Added backend/app/services/dingtalk_cache.py: TTLCache with per-key asyncio.Lock (single-flight, double-checked against _store). Wrapped:

• get_dingtalk_access_token → 7000s TTL (margin under DingTalk's 7200s expiry)
• get_dingtalk_user_detail → 1800s TTL
• Failure results (missing access_token, None/empty user detail) are actively invalidated so next call retries

Verified end-to-end: for 3 DingTalk messages the backend makes exactly 1 gettoken and 1 user/get request; subsequent messages are pure cache hits.
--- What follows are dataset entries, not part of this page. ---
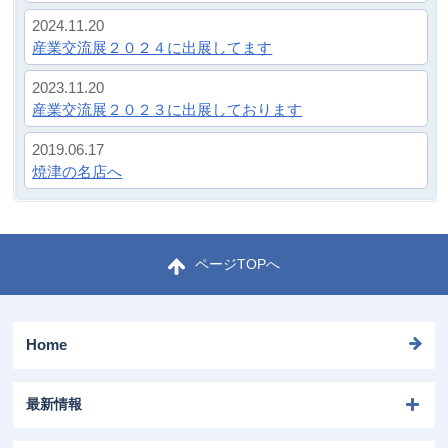
2023.11.20
産業交流展２０２３に出展しております
2019.06.17
焼津の名店へ
ページTOPへ
Home
最新情報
Bonus: enrichment IntegrityError

During local E2E testing, a real DingTalk message triggered UniqueViolationError on ix_identities_phone: _enrich_user_from_extra_info checked that the target identity's own phone was empty, but didn't check whether another globally-unique Identity already held that phone. The IntegrityError was swallowed by the Stream layer's fire-and-forget dispatch, leaving the user with no reply. This is a pre-existing issue from the original cross-channel auto-merge commit, but it fully blocked the feature in practice.

Fix (two-layer defence):

• Pre-check in _enrich_user_from_extra_info: new _identity_field_in_use(column, value, exclude_id) query. Conflict → logger.warning + skip the field
• Isolation at the call sites in resolve_channel_user: wrap enrichment in try/except, log, continue — enrichment failures can never crash the main flow

Also added logger.exception to the dedup wrapper so any future fire-and-forget failure surfaces in logs.

Tests & verification

• New unit/integration tests: test_dingtalk_service_cache.py (6), test_channel_user_service_identity.py (18 including feishu/wecom reuse integration), test_dingtalk_dedup.py (7) — all 31 pass
• Full-repo regression vs. PR base (ac236e2): 0 new failures (pre-existing password_reset_* / agent_delete failures predate this branch and are unrelated)
• Real DingTalk messages: 3 messages, 1 gettoken, 1 user/get, 3 Redis done keys, enrichment skip logged correctly, LLM replies received

11 new commits on top of ac236e2. PTAL.